§ TO-DO ITEM: Your answer should be every line below that includes the word "óculos".

━━━ SOURCE DATA ━━━

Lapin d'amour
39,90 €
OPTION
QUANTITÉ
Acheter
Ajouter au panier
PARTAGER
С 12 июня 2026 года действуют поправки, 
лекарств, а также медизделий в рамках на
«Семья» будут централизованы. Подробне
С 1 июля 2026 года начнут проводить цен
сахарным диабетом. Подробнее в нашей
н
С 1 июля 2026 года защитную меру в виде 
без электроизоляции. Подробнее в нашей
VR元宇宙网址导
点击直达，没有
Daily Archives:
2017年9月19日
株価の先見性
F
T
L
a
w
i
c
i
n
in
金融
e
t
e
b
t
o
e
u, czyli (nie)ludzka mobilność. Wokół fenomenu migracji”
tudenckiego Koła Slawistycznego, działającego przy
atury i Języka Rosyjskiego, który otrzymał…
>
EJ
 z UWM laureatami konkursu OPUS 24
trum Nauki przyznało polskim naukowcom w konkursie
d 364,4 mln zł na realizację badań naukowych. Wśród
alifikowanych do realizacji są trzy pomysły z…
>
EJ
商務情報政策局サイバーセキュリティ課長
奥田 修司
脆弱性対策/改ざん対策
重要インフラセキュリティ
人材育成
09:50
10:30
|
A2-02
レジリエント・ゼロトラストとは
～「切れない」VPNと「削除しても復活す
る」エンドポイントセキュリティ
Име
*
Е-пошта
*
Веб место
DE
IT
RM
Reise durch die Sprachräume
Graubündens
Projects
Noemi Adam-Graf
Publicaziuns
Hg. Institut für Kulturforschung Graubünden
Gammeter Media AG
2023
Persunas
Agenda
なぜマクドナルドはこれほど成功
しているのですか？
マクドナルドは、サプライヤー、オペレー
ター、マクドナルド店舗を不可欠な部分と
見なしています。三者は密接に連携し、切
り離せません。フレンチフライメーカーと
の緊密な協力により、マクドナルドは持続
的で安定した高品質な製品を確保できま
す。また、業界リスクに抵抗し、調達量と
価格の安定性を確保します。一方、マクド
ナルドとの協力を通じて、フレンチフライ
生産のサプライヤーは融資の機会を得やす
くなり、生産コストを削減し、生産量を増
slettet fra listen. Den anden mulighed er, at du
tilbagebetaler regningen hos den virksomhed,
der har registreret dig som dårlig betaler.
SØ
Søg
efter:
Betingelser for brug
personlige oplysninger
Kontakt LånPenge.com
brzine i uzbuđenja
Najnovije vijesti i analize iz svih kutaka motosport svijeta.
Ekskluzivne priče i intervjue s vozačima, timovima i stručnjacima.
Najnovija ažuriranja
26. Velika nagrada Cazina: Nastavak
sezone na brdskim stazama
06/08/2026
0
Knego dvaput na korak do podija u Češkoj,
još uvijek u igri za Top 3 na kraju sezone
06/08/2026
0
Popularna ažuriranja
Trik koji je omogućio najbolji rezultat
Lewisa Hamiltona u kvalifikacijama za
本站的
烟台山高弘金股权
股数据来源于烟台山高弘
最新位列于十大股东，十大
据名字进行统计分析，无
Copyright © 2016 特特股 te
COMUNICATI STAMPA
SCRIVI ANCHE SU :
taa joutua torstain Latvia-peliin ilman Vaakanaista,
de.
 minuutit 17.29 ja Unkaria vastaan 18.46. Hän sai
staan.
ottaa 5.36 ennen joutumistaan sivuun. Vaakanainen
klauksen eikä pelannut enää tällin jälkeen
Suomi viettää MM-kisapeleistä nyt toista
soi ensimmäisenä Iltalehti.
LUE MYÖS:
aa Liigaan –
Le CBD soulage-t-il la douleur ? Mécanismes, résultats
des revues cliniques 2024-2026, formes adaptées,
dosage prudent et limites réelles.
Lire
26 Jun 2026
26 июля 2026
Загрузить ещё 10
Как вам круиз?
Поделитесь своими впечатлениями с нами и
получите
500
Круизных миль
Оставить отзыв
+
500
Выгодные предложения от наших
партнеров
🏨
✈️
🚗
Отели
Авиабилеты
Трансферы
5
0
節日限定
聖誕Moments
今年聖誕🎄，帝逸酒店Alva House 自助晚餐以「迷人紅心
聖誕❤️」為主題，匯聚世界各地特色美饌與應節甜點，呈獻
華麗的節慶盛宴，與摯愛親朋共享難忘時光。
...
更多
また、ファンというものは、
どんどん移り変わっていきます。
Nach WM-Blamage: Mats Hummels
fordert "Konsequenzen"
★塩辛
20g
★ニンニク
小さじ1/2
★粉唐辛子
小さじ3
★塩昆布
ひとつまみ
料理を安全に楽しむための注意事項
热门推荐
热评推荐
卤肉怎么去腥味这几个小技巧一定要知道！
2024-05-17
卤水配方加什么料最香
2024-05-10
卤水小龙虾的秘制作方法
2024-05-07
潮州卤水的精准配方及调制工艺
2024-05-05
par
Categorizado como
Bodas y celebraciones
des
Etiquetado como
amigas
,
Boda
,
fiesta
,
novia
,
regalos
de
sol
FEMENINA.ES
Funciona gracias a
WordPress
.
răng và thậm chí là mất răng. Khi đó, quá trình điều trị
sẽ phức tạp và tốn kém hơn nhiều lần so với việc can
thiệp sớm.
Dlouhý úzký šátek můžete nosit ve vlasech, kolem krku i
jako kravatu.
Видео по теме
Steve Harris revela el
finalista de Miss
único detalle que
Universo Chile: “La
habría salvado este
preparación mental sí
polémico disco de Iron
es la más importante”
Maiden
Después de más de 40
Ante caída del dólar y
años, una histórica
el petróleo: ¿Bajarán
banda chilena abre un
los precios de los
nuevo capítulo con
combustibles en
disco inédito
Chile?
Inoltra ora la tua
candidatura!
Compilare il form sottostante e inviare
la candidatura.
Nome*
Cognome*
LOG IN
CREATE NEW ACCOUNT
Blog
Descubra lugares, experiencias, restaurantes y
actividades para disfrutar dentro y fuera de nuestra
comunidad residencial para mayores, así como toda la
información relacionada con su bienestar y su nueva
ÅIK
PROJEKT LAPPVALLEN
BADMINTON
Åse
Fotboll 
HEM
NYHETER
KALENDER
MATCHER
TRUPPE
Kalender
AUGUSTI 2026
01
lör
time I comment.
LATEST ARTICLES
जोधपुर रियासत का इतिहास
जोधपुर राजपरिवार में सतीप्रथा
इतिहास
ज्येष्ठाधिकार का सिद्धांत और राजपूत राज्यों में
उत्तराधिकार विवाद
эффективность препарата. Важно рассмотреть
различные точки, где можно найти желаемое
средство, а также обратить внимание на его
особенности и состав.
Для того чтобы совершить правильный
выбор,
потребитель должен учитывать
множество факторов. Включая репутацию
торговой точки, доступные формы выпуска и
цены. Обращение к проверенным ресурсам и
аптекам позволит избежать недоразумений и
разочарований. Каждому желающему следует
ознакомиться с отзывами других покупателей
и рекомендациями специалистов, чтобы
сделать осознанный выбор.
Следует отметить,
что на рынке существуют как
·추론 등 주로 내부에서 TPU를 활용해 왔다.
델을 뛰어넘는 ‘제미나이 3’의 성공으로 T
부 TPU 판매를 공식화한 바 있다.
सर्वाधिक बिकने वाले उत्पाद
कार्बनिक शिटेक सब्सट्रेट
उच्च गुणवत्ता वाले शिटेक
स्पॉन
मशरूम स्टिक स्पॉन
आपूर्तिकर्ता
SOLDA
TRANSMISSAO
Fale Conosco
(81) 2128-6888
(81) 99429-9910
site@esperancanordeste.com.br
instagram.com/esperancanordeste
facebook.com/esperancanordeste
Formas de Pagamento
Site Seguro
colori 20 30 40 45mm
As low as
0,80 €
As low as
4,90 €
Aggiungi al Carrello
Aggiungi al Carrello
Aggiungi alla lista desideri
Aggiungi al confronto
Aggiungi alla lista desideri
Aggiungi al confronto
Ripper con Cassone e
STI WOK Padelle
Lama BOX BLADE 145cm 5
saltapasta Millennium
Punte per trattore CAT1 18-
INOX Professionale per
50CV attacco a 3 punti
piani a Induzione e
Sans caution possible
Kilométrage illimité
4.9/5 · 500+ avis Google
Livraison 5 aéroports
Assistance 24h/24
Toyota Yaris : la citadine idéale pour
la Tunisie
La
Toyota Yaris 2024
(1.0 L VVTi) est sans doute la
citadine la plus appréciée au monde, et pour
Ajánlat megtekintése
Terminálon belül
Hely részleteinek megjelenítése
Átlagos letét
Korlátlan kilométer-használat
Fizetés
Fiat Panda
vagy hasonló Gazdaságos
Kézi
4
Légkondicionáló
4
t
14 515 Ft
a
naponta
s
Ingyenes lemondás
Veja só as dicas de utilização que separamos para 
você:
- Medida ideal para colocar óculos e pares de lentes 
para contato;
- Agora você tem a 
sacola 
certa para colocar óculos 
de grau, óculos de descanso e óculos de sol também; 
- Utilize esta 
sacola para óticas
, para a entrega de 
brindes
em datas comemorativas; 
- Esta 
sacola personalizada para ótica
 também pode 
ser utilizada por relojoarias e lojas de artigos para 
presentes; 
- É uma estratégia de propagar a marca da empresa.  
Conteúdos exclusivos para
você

━━━

§ RESPONSE TO THIS EXERCISE:
- Medida ideal para colocar óculos e pares de lentes 
certa para colocar óculos 
de grau, óculos de descanso e óculos de sol também; 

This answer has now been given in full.